There are four different stressors on calves: physical, environmental, immunological and — you can argue this point — psychological.
During the weaning process, stressors all become largely intertwined. If we think about the history of beef cattle production, there was a time when it was commonplace to “wean calves on the truck.” In this scenario, calves would be removed from the dam, possibly (hopefully!) vaccinated and processed, weighed, and loaded on a truck to be shipped to the feedlot ... all the same day. That practice has become less common because we know that stress can increase calf morbidity (i.e. animals become susceptible to sickness).
Sickness results in reduced feed intake, then gains are affected and so on. It is a downward spiral.
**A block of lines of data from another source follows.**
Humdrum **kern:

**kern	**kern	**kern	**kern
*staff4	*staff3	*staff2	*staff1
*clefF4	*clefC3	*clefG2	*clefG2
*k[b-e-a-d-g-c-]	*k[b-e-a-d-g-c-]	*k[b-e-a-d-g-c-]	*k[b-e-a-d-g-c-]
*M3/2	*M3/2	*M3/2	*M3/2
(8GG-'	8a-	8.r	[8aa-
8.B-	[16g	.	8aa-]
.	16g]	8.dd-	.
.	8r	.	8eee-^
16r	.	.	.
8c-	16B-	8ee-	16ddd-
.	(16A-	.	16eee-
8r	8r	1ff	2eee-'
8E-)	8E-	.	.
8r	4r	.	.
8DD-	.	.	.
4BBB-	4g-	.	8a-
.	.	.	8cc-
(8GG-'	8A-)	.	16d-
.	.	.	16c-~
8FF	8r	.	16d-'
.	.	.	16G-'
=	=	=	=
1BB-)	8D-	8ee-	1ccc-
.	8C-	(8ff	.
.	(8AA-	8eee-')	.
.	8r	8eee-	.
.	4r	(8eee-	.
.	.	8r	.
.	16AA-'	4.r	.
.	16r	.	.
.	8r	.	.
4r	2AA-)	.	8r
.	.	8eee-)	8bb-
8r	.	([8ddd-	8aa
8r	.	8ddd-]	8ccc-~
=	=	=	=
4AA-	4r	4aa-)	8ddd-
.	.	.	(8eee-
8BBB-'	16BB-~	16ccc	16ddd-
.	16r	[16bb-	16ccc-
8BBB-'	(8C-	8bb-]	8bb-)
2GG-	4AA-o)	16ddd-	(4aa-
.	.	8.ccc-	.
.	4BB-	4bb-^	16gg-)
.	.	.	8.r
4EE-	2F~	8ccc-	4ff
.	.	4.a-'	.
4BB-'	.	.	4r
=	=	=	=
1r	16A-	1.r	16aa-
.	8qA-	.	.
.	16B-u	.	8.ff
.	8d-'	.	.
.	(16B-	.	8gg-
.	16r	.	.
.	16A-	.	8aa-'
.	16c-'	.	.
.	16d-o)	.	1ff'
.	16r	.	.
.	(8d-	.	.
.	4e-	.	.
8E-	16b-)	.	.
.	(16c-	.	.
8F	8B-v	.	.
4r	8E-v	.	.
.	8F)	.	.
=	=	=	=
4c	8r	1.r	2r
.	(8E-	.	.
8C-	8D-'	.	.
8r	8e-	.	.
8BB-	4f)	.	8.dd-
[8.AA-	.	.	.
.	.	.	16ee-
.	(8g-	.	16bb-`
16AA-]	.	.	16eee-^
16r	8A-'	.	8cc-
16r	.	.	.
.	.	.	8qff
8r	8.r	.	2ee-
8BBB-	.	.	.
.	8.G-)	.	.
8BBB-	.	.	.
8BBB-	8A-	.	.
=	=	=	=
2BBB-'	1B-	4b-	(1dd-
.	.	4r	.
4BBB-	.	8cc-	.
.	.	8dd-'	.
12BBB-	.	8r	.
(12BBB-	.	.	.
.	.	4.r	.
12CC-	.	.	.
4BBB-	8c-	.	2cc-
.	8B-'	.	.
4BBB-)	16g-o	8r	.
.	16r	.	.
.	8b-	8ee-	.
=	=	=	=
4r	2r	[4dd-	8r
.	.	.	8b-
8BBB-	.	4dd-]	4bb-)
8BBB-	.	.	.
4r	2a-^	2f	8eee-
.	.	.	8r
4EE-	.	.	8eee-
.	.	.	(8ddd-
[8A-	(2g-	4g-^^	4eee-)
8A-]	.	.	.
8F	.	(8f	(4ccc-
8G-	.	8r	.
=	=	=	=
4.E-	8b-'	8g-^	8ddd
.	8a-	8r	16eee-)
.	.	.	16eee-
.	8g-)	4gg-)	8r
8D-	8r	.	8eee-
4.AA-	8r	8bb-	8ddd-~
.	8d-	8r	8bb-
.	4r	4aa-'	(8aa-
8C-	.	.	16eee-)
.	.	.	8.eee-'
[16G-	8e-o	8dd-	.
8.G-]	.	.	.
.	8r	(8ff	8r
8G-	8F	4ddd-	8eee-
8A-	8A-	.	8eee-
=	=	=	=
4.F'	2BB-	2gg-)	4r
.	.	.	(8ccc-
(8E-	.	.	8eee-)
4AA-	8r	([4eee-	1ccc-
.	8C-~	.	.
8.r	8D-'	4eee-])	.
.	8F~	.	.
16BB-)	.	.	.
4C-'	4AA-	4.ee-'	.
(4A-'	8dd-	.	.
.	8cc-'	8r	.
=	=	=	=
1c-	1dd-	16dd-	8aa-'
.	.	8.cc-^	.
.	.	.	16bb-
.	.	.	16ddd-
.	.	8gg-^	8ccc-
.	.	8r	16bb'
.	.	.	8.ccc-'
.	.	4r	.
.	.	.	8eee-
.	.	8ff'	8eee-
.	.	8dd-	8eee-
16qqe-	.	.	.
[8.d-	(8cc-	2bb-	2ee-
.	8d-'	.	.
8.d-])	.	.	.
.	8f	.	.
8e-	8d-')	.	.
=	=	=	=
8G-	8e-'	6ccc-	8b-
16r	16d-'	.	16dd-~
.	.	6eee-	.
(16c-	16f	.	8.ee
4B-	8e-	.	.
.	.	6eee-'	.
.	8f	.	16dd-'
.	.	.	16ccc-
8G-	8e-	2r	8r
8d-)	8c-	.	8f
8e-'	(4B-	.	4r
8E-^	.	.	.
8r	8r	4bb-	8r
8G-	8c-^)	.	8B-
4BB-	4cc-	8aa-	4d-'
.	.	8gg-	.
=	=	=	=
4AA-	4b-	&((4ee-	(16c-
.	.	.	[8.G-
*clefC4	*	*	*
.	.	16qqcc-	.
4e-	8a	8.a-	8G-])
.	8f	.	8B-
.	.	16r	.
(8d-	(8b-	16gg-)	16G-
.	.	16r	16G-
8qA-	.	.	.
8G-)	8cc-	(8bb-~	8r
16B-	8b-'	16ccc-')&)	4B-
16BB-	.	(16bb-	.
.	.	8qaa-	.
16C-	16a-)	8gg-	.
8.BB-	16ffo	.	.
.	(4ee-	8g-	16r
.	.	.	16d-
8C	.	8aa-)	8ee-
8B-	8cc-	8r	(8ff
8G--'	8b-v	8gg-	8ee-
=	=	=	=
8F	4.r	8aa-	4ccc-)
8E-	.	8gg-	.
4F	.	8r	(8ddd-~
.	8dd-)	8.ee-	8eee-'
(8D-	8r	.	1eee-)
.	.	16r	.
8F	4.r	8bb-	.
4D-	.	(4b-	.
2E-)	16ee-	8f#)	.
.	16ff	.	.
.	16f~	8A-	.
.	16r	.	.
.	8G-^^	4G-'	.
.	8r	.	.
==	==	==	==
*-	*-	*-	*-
The good news is that we can manage calves in a way to reduce stress and sickness and improve overall productivity.
Physical stress has to do with changes in the calves’ environment as we wean and then ship them or move them to a finishing barn. There is little we can do about the physical location if we have to move those cattle. However, we can control the environment around a calf by introducing feed and water at the home farm and keeping receiving pens distanced from feed sheds or other areas of heavy human traffic. The idea here is to introduce the novel things (the feed and automatic water, for example) while the calf is in a familiar environment — the home farm.
Another practice to help reduce stress is vaccinating and castrating calves on the home farm. If possible, get the booster in at the home farm too. Doing so enables calves to mount a response to those vaccinations in an environment or location that is familiar. The theory here is that calves will mount a better response and thus not be as likely to get sick later in life. The research around this topic is currently a bit more controversial. However, the most controversial topic when we talk about stress is perhaps the psychological stress.
One might argue with me that we are anthropomorphizing the calf by admitting there may be “psychological” stressors on it. However, if we look at the data on two-stage weaning practices, like fence-line weaning or the use of nosers, the reason that those practices evolved is because we noted that calves that were weaned on the home farm, with fence-line or nose-ring weaners, bawled less and walked less when they got to the feedlot. They weren’t looking for mom. This early benefit, at weaning, can have long-term effects on that calf’s productivity. And, the good news is, this particular stressor is quite possibly one of the easiest ones to reduce.
One option to consider is coupling vaccinations with the use of nosers. In this scenario, the vaccinations and/or castrations are done when you bring calves in to put the nosers in initially. This then gives them four to seven days back out with the dam to heal and mount an adequate response to the vaccine, while still decreasing the number of times you have to run calves through the chute.
Two-stage weaning and vaccination/castration cattle prior to sale/weaning are two of the cheapest and easiest management practices to implement. The benefits are so clear that there are now sale barn programs that will pay a “preconditioned” premium for calves that come to the sale vaccinated and weaned for at least 45 days.
The moral of this story is that stress reduces intake and gains of newly weaned calves, whether you are keeping them at the home farm or selling them. There are several management practices we can employ to reduce stressors and improve profitability long term. It is becoming far less common to wean “on the truck.” In fact, recent reports have estimated that only about 50% of calves are being weaned “on the truck.” Over half the cattle in the U.S. now are going through some kind of reduced stress or gentle weaning practice. What will work in your operation?